Solutions for data storage?

L

Leif K-Brooks

I'm writing a relatively simple multi-user public Web application with
Python. It's a rewrite of a similar application which used PHP+MySQL
(not particularly clean code, either). My opinions on various Web
frameworks tends to vary with the phase of the moon, but currently, I'm
planning to use Quixote.

Needless to say, my application will need some kind of persistent data
storage. The previous PHP+MySQL application uses around 1.1GB of
storage, so something like PyPerSyst where everything is kept in memory
is out.

I've looked at SQLObject, and it's very nice, but it doesn't provide
certain features I really want, like the ability to store lists of
strings or integers directly in the database (using commas in a varchar
column or something).

ZODB is very nice, but IndexedCatalog doesn't seem to provide any
automatic mechanisms for things like ensuring attribute uniqueness (for
e.g. usernames). I suppose I could implement manual checking in every
class that needs it, but it really seems like very error-prone code to
be implementing at the application level.

My ideal solution would be an object database (or object-relational
mapper, I guess) which provided total transparency in all but a few
places, built-in indexing, built-in features for handling schema
changes, the ability to create attributes which are required to be
unique among other instances, and built-in querying with pretty syntax.
Atop seems to come pretty close, but since it's meant to be used in the
asynchronous Twisted environment, it doesn't provide any thread safety.

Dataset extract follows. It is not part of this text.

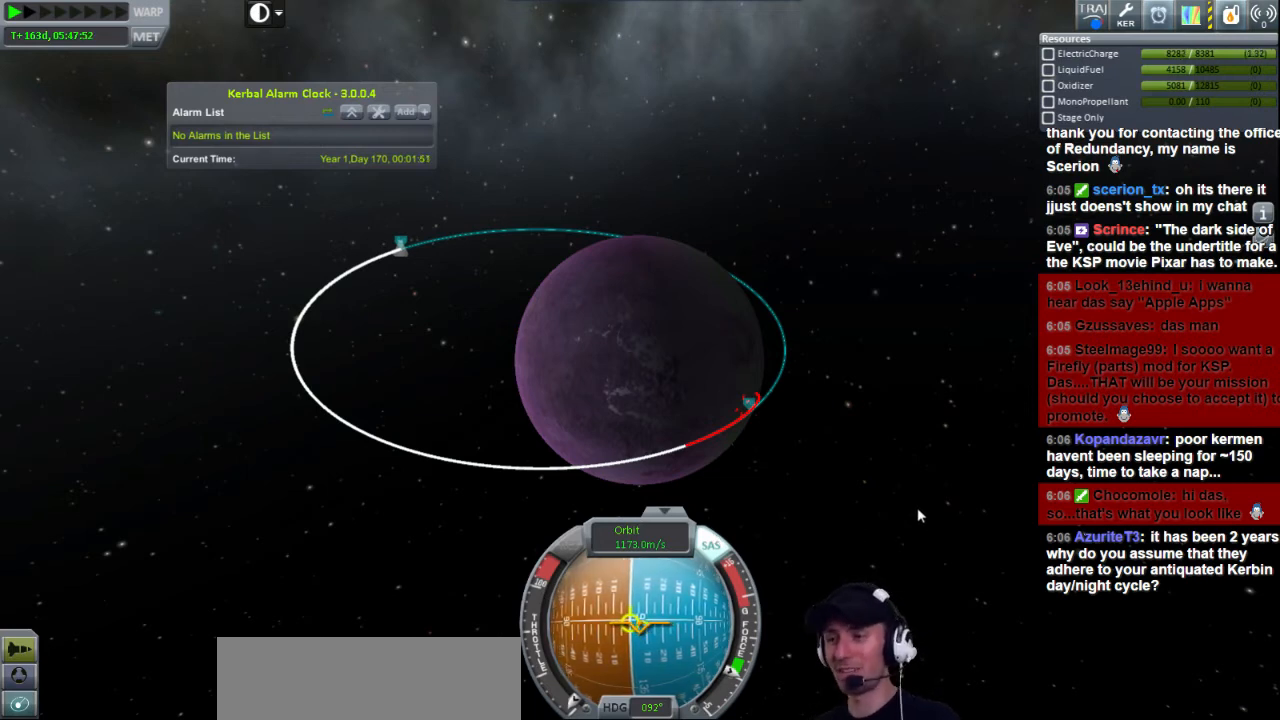
{"keys": [], "events": [[280, "s", "down"], [320, "a", "down"], [400, "s", "up"], [480, "a", "up"]]}
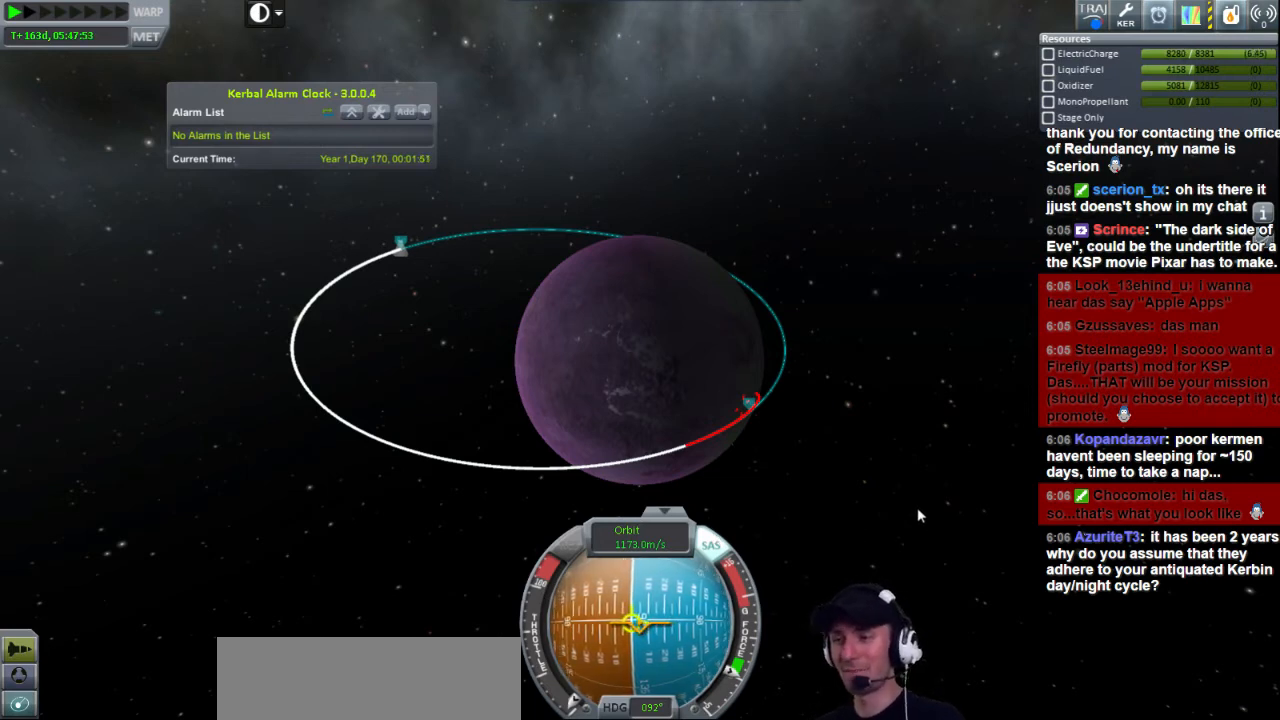
{"keys": [], "events": []}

So basically, I'm wondering if there are any Python data storage
solutions I haven't noticed that come a bit closer to what I'm looking
for. I could live without built-in schema evolution; the querying is
really the most important feature I want.
 
J

Jan Dries

Leif K-Brooks said:
I've looked at SQLObject, and it's very nice, but it doesn't
provide certain features I really want, like the ability to store
lists of strings or integers directly in the database (using commas
in a varchar column or something).

What exactly in SQLObject prevents you from doing this? You may have to
pack/unpack the list into a comma separated string yourself, but surely the 2
line code function that requires can't be the problem.
And SQLObject's support for properties makes this very clean.
See:
http://www.sqlobject.org/docs/SQLObject.html#adding-magic-attributes-properties
Or am I missing something here?

Regards,
Jan
 
S

Steve Holden

Leif said:
I'm writing a relatively simple multi-user public Web application with
Python. It's a rewrite of a similar application which used PHP+MySQL
(not particularly clean code, either). My opinions on various Web
frameworks tends to vary with the phase of the moon, but currently, I'm
planning to use Quixote.

Needless to say, my application will need some kind of persistent data
storage. The previous PHP+MySQL application uses around 1.1GB of
storage, so something like PyPerSyst where everything is kept in memory
is out.

I've looked at SQLObject, and it's very nice, but it doesn't provide
certain features I really want, like the ability to store lists of
strings or integers directly in the database (using commas in a varchar
column or something).
One only slightly related point: if you are storing lists as column
values in a relational database then your database structure is not
normalized, and you may very well be making huge amounts of unnecessary
work for yourself.

The correct way to handle repeated attributes (multiple values in a
single column ) is to make that column a new table with a many-to-one
relationship to the original table.

In other words, if you have a table GOOF with columns myKey and myVals
(along with many others, presumably), you should restructure your
database to include a new table (say GOOFVals). The columns in this
would be something like GOOFKey and GOOFVal. The following row from GOOF:

myKey myVals
1 'ABC,DEF,GHI,JKL'

would become four rows in GOOFVals:

GOOFKey GOOFVal
1 'ABC'
1 'DEF'
1 'GHI'
1 'JKL'

You might also have another automatically-generated column to act as a
primary key, or you might let the (GOOFKey, GOOFVal) pair act as a
primary key - that would be up to your application.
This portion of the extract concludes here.